**TASK OBJECTIVE:** In the records below, begin at the line that has "#35, owner: Johannes Lorenz -> Virginia Riley" and stop after the line that has "#350, due: Sep 21 -> Sep 22"; quote those lines verbatim and nothing more.

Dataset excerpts
# # # # # # #
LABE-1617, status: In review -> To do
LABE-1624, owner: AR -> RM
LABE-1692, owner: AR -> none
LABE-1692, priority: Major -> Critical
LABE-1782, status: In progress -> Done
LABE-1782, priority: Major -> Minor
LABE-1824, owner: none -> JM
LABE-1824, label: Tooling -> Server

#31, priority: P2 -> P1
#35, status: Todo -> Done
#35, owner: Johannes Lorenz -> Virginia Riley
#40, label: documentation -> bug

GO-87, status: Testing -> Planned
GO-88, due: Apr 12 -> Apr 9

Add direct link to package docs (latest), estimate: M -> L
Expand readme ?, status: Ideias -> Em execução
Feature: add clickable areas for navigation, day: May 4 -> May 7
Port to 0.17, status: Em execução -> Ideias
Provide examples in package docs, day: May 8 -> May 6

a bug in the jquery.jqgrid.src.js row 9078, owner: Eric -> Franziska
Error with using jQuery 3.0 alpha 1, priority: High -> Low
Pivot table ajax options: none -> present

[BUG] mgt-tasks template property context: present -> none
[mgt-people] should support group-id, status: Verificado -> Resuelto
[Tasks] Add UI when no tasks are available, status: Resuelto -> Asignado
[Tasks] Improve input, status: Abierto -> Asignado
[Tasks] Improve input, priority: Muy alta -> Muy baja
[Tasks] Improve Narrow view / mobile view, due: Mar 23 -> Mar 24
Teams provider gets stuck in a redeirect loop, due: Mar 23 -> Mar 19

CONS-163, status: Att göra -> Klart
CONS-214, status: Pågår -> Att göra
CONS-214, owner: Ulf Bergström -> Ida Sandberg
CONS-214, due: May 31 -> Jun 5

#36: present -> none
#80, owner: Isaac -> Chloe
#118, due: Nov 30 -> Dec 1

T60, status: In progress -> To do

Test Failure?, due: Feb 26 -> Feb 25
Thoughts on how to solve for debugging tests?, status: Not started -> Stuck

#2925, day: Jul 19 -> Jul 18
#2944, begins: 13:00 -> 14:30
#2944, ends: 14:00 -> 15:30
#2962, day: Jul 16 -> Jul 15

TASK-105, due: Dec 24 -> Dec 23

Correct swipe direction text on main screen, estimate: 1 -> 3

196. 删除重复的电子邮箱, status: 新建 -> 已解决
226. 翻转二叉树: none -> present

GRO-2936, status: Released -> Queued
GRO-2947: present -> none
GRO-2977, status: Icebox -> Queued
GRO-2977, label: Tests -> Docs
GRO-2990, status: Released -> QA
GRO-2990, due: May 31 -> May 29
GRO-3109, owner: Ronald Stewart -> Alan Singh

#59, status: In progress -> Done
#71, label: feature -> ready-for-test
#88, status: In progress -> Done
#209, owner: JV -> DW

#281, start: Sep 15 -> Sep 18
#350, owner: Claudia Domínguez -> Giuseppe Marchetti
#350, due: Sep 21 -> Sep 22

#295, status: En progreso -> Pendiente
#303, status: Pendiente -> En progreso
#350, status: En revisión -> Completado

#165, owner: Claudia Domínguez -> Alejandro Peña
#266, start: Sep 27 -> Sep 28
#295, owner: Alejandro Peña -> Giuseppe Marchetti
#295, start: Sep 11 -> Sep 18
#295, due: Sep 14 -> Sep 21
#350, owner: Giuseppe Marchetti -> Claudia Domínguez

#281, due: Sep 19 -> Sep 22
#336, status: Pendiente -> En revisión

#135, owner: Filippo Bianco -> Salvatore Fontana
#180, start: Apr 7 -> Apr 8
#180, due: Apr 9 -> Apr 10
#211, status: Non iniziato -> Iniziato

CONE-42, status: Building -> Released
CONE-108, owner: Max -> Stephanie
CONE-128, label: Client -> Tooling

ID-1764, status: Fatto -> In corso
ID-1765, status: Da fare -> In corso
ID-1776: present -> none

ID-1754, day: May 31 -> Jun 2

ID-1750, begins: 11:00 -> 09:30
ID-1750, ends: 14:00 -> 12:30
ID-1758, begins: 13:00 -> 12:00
# # # # # # #
**SOLUTION BELOW:**
#35, owner: Johannes Lorenz -> Virginia Riley
#40, label: documentation -> bug

GO-87, status: Testing -> Planned
GO-88, due: Apr 12 -> Apr 9

Add direct link to package docs (latest), estimate: M -> L
Expand readme ?, status: Ideias -> Em execução
Feature: add clickable areas for navigation, day: May 4 -> May 7
Port to 0.17, status: Em execução -> Ideias
Provide examples in package docs, day: May 8 -> May 6

a bug in the jquery.jqgrid.src.js row 9078, owner: Eric -> Franziska
Error with using jQuery 3.0 alpha 1, priority: High -> Low
Pivot table ajax options: none -> present

[BUG] mgt-tasks template property context: present -> none
[mgt-people] should support group-id, status: Verificado -> Resuelto
[Tasks] Add UI when no tasks are available, status: Resuelto -> Asignado
[Tasks] Improve input, status: Abierto -> Asignado
[Tasks] Improve input, priority: Muy alta -> Muy baja
[Tasks] Improve Narrow view / mobile view, due: Mar 23 -> Mar 24
Teams provider gets stuck in a redeirect loop, due: Mar 23 -> Mar 19

CONS-163, status: Att göra -> Klart
CONS-214, status: Pågår -> Att göra
CONS-214, owner: Ulf Bergström -> Ida Sandberg
CONS-214, due: May 31 -> Jun 5

#36: present -> none
#80, owner: Isaac -> Chloe
#118, due: Nov 30 -> Dec 1

T60, status: In progress -> To do

Test Failure?, due: Feb 26 -> Feb 25
Thoughts on how to solve for debugging tests?, status: Not started -> Stuck

#2925, day: Jul 19 -> Jul 18
#2944, begins: 13:00 -> 14:30
#2944, ends: 14:00 -> 15:30
#2962, day: Jul 16 -> Jul 15

TASK-105, due: Dec 24 -> Dec 23

Correct swipe direction text on main screen, estimate: 1 -> 3

196. 删除重复的电子邮箱, status: 新建 -> 已解决
226. 翻转二叉树: none -> present

GRO-2936, status: Released -> Queued
GRO-2947: present -> none
GRO-2977, status: Icebox -> Queued
GRO-2977, label: Tests -> Docs
GRO-2990, status: Released -> QA
GRO-2990, due: May 31 -> May 29
GRO-3109, owner: Ronald Stewart -> Alan Singh

#59, status: In progress -> Done
#71, label: feature -> ready-for-test
#88, status: In progress -> Done
#209, owner: JV -> DW

#281, start: Sep 15 -> Sep 18
#350, owner: Claudia Domínguez -> Giuseppe Marchetti
#350, due: Sep 21 -> Sep 22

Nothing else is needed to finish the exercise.